A good question to ask is whether advice actually helps. Or are we lined up on our series of fated moments and the act of “advice” is only a marker in your tapestry?

The CEO of SoftBank sought the advice of the CEO who established McDonald’s throughout Japan, amassing a billion dollar market-cap in the process. Through sure grit the to-be CEO, only sixteen years old, strong-armed a 15 minute meeting. Asking for advice. And it was advised to go to America to study, to learn English and computer science, and thus you now have SoftBank, as he took that advice wholeheartedly, quitting his Japanese high school to start his journey.

The CEO story is amusing, of course, but I think the “advice” in that story was post-facto anyway. The guy had the determination to do whatever it took, and the “advice” was only a marker to his goal unfolding.

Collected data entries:
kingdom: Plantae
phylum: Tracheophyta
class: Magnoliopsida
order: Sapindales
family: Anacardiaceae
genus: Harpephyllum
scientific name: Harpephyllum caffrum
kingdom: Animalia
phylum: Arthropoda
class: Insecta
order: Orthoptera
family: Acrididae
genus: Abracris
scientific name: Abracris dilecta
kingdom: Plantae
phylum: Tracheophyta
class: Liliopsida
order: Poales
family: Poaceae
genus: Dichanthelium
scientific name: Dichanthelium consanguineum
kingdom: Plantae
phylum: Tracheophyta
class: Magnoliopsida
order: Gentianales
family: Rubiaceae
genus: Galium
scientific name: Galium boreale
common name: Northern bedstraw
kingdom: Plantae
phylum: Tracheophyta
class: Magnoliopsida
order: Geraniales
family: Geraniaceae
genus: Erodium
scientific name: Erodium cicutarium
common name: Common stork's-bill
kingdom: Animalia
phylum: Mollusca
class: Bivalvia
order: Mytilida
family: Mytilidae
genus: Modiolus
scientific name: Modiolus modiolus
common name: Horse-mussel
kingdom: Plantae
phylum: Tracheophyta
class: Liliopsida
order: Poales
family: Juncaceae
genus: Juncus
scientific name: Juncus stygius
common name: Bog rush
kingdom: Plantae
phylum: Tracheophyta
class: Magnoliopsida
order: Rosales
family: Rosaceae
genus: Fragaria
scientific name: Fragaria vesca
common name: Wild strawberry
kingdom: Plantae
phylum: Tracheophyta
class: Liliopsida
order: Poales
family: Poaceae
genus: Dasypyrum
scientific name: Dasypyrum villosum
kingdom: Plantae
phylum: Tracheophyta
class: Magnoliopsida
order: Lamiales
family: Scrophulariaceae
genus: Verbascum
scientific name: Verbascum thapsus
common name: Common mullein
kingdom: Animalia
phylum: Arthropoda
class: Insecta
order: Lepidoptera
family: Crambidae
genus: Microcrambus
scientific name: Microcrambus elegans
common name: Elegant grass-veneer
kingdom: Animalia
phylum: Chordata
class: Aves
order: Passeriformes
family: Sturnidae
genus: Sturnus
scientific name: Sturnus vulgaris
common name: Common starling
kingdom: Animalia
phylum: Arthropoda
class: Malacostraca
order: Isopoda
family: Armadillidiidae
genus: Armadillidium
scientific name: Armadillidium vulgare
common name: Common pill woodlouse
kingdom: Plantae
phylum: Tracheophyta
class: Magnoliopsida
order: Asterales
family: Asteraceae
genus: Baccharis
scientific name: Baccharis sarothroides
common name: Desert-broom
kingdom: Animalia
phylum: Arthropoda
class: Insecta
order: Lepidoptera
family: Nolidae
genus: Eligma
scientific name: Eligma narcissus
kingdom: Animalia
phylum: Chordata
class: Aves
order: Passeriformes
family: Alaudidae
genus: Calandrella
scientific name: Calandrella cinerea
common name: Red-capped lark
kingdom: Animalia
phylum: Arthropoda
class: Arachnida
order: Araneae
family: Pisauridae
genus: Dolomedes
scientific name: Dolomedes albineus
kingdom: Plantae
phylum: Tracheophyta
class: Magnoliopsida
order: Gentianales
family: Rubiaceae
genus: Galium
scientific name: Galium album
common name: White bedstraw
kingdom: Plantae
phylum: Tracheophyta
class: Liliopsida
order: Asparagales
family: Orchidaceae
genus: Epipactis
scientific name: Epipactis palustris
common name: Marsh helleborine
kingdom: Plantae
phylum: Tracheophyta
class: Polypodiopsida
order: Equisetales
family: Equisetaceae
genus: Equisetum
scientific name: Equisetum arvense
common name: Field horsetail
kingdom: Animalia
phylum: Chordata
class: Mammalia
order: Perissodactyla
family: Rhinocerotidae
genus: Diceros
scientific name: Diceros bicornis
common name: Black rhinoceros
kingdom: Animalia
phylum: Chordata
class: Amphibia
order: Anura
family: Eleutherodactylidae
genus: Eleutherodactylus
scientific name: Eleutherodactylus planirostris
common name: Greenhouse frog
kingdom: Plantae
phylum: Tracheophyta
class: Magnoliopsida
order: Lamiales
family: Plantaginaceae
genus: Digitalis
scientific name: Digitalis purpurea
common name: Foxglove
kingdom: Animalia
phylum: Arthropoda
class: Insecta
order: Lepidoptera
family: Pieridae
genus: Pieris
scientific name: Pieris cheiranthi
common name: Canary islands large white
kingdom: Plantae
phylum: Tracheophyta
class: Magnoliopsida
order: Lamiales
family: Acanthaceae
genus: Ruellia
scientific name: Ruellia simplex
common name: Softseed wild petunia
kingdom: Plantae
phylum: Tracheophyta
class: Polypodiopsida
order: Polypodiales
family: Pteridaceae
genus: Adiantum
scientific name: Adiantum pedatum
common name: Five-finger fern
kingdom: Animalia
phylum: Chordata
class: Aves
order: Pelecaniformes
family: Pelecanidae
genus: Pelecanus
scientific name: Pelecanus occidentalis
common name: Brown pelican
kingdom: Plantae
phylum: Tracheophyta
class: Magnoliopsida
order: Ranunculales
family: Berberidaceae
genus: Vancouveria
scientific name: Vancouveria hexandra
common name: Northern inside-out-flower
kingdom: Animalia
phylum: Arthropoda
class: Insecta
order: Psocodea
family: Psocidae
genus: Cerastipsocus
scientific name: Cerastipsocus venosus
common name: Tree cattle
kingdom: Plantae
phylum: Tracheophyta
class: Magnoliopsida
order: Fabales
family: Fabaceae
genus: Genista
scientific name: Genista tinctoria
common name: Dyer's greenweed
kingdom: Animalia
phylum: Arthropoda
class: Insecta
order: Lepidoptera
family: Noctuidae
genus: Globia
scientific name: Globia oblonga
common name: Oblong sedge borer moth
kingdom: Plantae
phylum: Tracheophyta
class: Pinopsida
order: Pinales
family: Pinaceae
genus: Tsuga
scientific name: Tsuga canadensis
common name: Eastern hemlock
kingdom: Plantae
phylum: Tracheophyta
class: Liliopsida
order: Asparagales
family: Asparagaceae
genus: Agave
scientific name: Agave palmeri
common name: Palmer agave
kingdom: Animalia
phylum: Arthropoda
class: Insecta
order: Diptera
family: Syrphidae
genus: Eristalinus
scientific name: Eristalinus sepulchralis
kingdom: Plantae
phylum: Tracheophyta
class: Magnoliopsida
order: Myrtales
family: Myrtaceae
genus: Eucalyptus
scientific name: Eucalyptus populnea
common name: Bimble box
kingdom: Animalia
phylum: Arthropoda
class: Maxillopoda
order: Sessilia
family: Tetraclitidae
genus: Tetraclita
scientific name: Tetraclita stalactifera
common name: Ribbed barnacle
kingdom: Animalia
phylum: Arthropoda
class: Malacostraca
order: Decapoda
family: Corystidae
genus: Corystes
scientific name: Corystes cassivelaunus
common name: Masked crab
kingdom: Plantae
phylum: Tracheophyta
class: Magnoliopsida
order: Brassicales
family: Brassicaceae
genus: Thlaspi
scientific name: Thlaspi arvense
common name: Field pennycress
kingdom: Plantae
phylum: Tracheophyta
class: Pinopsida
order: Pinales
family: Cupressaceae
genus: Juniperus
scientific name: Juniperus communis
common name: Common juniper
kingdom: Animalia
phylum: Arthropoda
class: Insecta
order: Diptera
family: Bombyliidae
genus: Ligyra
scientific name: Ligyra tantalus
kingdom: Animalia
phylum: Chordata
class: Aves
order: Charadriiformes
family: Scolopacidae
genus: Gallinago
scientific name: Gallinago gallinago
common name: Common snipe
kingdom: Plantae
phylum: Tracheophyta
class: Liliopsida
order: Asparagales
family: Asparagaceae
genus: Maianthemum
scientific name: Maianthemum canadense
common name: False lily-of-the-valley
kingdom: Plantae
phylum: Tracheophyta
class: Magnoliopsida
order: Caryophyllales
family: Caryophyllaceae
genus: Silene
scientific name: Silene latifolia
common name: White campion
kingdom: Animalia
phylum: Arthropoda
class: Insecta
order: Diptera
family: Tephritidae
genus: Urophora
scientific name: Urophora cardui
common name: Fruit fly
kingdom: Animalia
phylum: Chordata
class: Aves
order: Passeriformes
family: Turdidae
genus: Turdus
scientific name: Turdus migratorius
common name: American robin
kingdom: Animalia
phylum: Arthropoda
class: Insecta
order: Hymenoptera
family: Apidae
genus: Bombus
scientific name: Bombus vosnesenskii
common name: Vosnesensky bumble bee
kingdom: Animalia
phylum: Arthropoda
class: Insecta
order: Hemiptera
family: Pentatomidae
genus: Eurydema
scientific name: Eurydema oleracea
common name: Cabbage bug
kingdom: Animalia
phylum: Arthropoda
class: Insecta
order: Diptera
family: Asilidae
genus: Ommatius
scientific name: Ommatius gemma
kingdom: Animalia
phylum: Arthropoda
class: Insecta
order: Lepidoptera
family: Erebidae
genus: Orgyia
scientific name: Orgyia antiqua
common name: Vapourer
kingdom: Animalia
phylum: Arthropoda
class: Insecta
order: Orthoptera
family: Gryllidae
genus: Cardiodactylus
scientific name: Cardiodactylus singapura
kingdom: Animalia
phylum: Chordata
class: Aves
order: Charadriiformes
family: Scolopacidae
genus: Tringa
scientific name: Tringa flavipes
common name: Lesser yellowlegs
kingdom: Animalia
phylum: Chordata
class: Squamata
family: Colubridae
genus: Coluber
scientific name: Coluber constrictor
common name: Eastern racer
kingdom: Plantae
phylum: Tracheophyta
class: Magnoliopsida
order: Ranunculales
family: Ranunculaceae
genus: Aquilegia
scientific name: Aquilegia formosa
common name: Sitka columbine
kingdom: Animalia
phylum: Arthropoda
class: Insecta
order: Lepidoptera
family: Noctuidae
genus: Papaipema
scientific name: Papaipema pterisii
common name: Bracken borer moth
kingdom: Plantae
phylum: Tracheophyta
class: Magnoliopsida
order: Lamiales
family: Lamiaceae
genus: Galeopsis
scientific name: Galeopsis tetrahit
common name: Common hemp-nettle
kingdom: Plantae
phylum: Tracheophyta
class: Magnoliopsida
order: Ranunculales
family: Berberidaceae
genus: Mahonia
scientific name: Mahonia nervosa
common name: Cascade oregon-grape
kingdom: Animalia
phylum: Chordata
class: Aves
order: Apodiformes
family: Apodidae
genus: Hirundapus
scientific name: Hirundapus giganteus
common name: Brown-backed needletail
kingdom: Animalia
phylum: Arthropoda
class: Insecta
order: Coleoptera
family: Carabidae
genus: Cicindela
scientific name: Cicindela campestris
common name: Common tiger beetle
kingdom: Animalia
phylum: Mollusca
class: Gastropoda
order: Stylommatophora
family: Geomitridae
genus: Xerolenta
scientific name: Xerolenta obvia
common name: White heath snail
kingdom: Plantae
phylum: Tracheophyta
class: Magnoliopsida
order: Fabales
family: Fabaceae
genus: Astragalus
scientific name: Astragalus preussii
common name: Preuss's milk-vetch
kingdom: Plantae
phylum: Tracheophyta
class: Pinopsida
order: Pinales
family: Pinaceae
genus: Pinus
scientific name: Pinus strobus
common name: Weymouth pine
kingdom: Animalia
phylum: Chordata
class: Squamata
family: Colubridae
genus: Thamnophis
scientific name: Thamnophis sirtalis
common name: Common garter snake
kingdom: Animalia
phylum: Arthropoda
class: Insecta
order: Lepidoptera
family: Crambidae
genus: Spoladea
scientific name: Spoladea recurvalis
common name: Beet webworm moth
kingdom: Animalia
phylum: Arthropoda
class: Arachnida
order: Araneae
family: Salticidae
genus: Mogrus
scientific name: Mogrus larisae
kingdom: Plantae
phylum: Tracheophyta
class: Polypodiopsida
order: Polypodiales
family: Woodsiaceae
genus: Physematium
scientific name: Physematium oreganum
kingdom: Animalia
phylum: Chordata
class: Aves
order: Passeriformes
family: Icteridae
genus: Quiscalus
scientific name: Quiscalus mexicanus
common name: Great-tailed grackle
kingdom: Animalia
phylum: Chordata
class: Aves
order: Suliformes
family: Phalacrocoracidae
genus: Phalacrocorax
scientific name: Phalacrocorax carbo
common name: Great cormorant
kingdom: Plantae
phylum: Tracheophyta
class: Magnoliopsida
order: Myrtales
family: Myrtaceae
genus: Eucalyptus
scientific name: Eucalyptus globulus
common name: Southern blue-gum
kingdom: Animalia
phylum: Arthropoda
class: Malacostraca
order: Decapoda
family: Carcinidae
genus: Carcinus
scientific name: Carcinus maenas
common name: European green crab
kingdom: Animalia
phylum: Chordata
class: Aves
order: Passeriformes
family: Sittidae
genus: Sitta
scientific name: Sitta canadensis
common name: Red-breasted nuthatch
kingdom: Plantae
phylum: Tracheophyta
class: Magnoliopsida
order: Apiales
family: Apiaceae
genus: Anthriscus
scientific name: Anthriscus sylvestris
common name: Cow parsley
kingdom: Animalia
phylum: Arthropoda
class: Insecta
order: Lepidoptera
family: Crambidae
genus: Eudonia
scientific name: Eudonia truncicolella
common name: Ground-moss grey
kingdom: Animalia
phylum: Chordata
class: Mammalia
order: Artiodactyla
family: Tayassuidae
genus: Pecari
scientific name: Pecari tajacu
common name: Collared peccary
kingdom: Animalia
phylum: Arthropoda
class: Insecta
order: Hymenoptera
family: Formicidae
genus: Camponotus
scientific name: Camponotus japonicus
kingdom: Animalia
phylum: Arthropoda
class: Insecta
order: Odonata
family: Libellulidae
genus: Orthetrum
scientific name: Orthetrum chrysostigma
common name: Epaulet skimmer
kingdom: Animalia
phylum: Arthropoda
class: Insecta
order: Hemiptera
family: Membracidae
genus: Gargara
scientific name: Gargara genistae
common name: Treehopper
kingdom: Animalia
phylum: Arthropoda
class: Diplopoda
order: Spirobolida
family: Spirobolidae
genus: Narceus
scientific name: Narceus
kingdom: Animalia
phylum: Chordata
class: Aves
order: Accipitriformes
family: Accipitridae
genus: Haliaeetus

TASK 1: Please repeat the passage about advice word for word, starting with "The CEO of SoftBank" and going on through "his goal unfolding.".
TASK 2: In the passage about advice, how old was the future SoftBank CEO when he pushed his way into a meeting to ask for advice?
TASK 3: Continue the passage about advice from its last sentence.

TASK OUTPUT 1:
The CEO of SoftBank sought the advice of the CEO who established McDonald’s throughout Japan, amassing a billion dollar market-cap in the process. Through sure grit the to-be CEO, only sixteen years old, strong-armed a 15 minute meeting. Asking for advice. And it was advised to go to America to study, to learn English and computer science, and thus you now have SoftBank, as he took that advice wholeheartedly, quitting his Japanese high school to start his journey.

The CEO story is amusing, of course, but I think the “advice” in that story was post-facto anyway. The guy had the determination to do whatever it took, and the “advice” was only a marker to his goal unfolding.

TASK OUTPUT 2: He was sixteen years old.

TASK OUTPUT 3:
I suppose “advice” ought to matter in-so-far that, whoever you’re “receiving” advice from, well, you better want to be like them. Like who they are, today. Maybe this is part of the amusing folly of all of these advice videos. They’re specialized to each era of the advisor, and however the hindsight is reified it’s still hindsight. However much hindsight and however many “top 10 regrets of the dying” videos surface to screen, I don’t know, I’m not sure if that’s going to work out. The “advice”, whatever power you want to imbue in it, is dead out of the water.

I’m not discounting the value of learning from others’ mistakes. Not at all. I just think the advice is given in a “negative action” sense, e.g. “DON’T do this” instead of “DO this”. Everyone already has a thousand of “don’t do”s and frankly I think regret is inevitable, so I’m not deluded enough to think if I accrue enough life advices of random YouTube videos I will snatch a less painful future. A future where I am not catatonic on my tatami tracing the fly’s path by the half-lit ceiling.

Yes, I think advice, if you do seek it, needs an intention already defined. Vague life advice doesn’t jive with that.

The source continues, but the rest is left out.